O simbolismo n' Os Maias
Maria
Eduarda é a terceira figura feminina na panóplia de três gerações da família
Maia apresentadas na obra. Simbolicamente, o número três é o número da
completude e implica a conjugação de três momentos temporais: o passado, o
presente e o futuro, ou seja, a mulher surge na obra como um fator de
transformação do mundo masculino, conduzindo à esterilidade, à estagnação. O
terceiro elemento feminino torna-se a revelação simbólica dos outros dois que
foram nefastos à família.
É
ainda interessante ver a relação simbólica que, metonimicamente, se pode
estabelecer entre os três lírios brancos que Carlos vê dentro de um vaso do
Japão quando, pela primeira vez, tem acesso ao espaço físico onde Maria Eduarda
se movimenta, a sua casa na Rua de S. Francisco, e as três mulheres que
penetram na família Maia. Apesar da brancura dos lírios (conotada na tradição
oriental com o luto), as flores murcham num vaso do Japão. A cultura europeia
presente na decoração contracena com a cultural oriental, na qual a alvura
representa a morte: a morte física de Maria Eduarda Runa e de Maria Monforte e
a morte moral e espiritual (num tempo futuro) de Maria Eduarda Maia. Os lírios
brancos, à partida conotados com a pureza, perdem a sua conotação positiva ao
murcharem e passam e simbolizar a morte. O lírio concentra a ideia de
prosperidade da raça, continuada de geração em geração. Por outro lado, o facto
dos três lírios brancos se encontrarem num vaso do Japão aponta já para o
incesto, pelo exotismo que representa esta peça decorativa, pois insere no
espaço físico de Maria Eduarda uma cultura estranha à cultura ocidental.
Saliente-se
que Carlos e Maria Eduarda terão os seus encontros quer na Toca, marcada por
uma decoração excêntrica e exuberante, quer no quiosque japonês, pelo que
retoma a simbologia de uma cultura estranha neste espaço.
A toca
é o nome dado à habitação de certos animais, apontando desde logo para o
caráter animalesco do relacionamento amoroso entre Carlos e Maria Eduarda.
Carlos introduz a chave no portão da Toca com todo o prazer, sugerindo não só
poder mas também o prazer das relações incestuosas (é de lembrar que a chave é
um símbolo fálico).
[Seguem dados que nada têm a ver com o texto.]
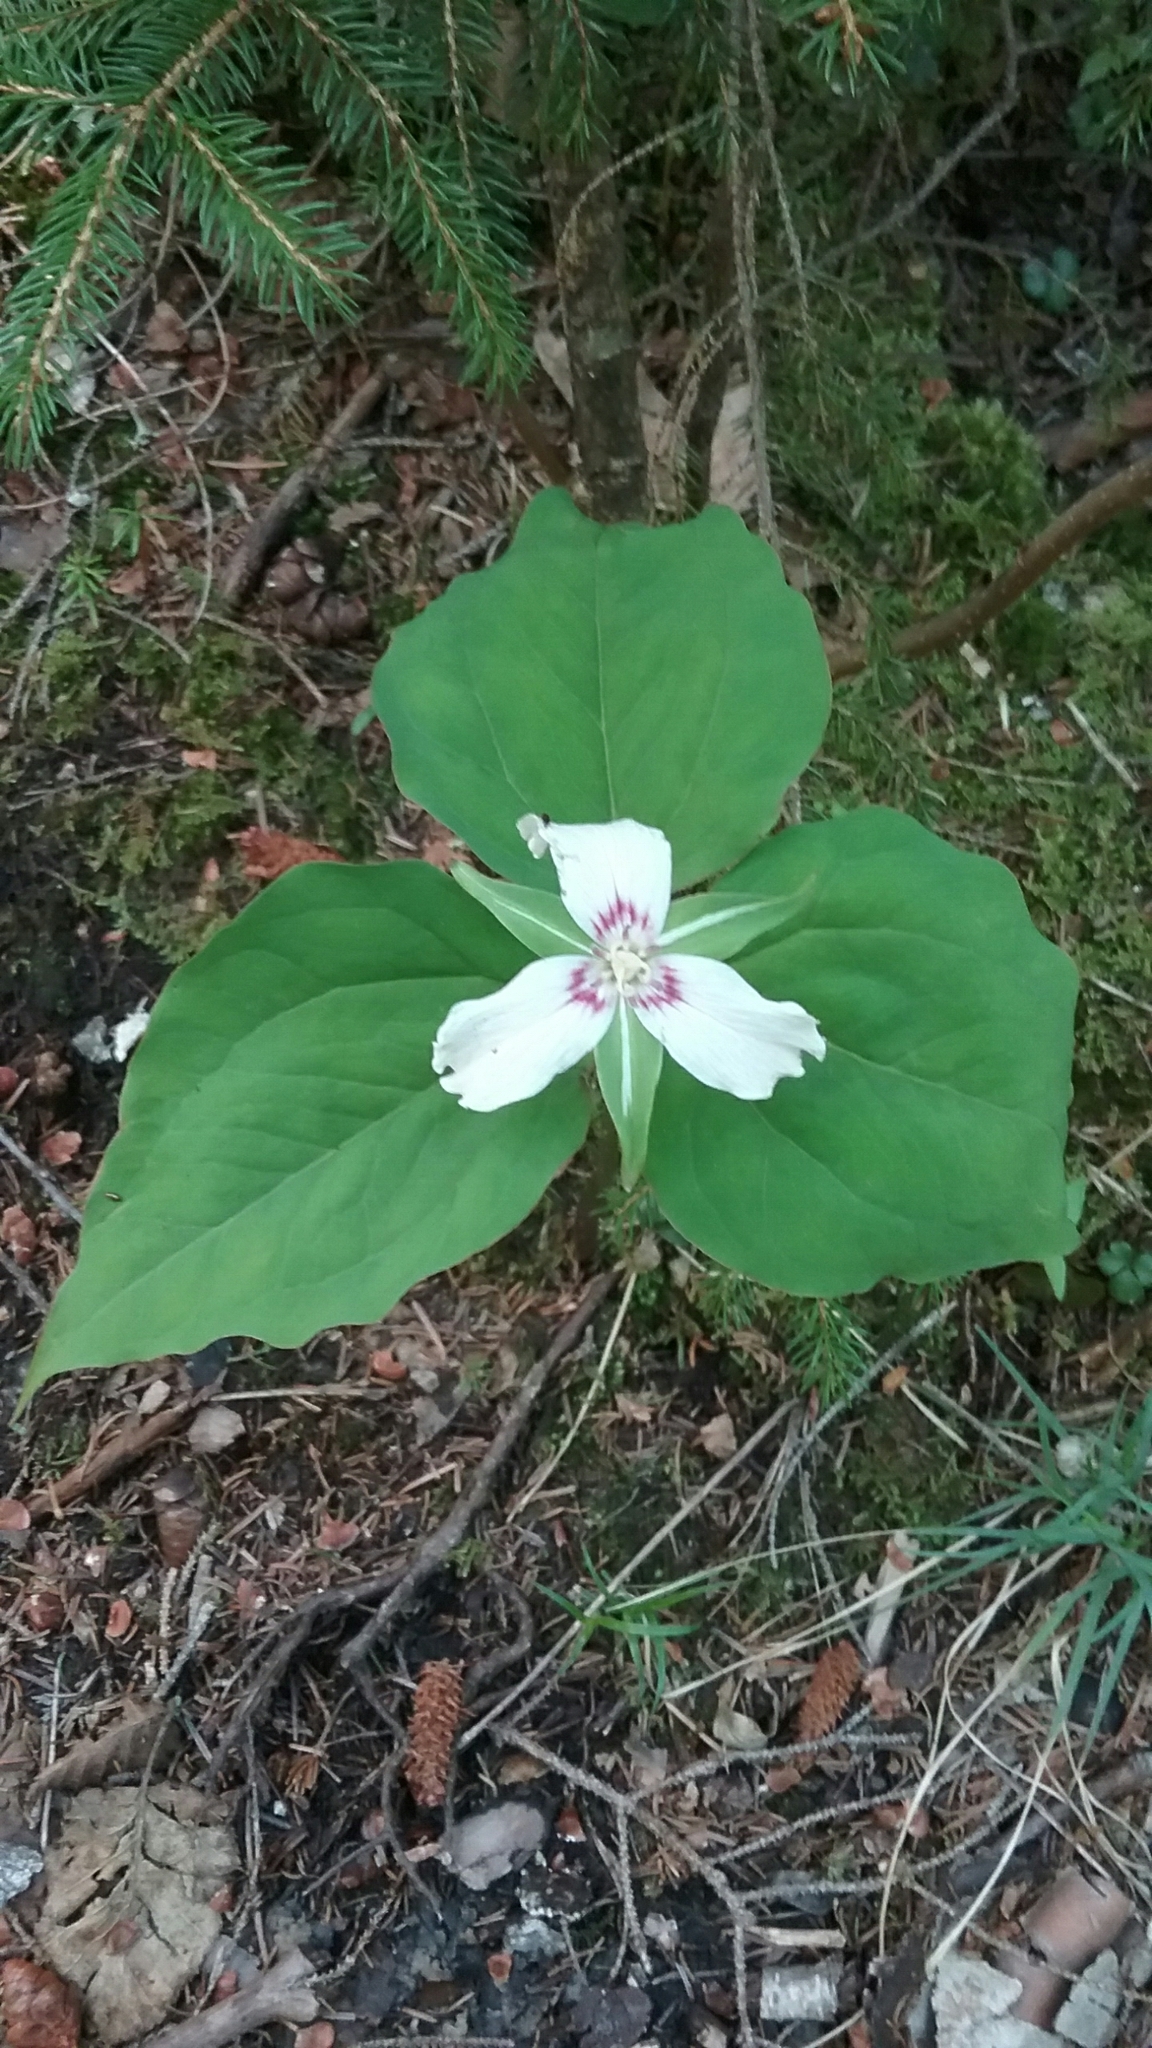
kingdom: Plantae
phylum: Tracheophyta
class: Liliopsida
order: Liliales
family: Melanthiaceae
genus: Trillium
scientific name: Trillium undulatum
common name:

Da segunda vez que se alude à chave, os dois amantes
experimentam-na o que passa a simbolizar a aceitação e entrega mútua. Os
aposentos de Maria Eduarda simbolizam a tragicidade da relação, estando
carregados de presságios: nas tapeçarias do quarto “desmaiavam, na trama de lã,
os amores de Vénus e Marte”; de igual modo, este amor de Carlos e Maria Eduarda
estava condenado a desmaiar e desaparecer; “... a alcova resplandecia como o
interior de um tabernáculo profano...” misturando o sagrado e o profano para
simbolizar o desrespeito pelas relações fraternas. Assim, a descrição do quarto
tem traços próprios de um local dedicado ao culto: a porta de comunicação “em
arco de capela”, donde pendia “uma pesada lâmpada da Renascença” conferindo
maior solenidade. Com o sol, o quarto “resplandecia como (...) um tabernáculo.
Carlos mostrava-se indiferente aos presságios, inconsciente e distante, mas
Maria Eduarda impressiona-se ao ver a cabeça cortada de S. João Baptista, que
foi degolado por ter denunciado a relação incestuosa de Herodes, e a enorme
coruja a fitar, com ar sinistro, o seu leito de amor (lembre-se que a coruja é
considerada uma ave de mau agoiro, que surge aqui para vaticinar um futuro
sinistro para este amor). O ídolo japonês que há na Toca remete para a
sensualidade exótica, heterodoxa, bestial desta ligação incestuosa. Os
guerreiros simbolizam a heroicidade, os evangelistas, a religião e os troféus
agrícolas, os trabalhos que terão existido na família Maia (e no Portugal). Os
dois faunos simbolizam os dois amantes numa atitude hedonista e desprezadora de
tudo e de todos. Na primeira noite de amor entre Carlos e Maria Eduarda, a qual
se dá precisamente na Toca, dá-se uma grande trovoada como que a pressagiar um
mau ambiente que se criaria resultante deste incesto.
Maria
Eduarda tem receios, desconhece a sua verdadeira identidade, mas que perscruta
o futuro através da análise de pormenores das coisas ou das pessoas, análise
essa que assume um valor simbólico ou premonitório, como acontece quando ela
descobre semelhanças entre Carlos e a sua mãe.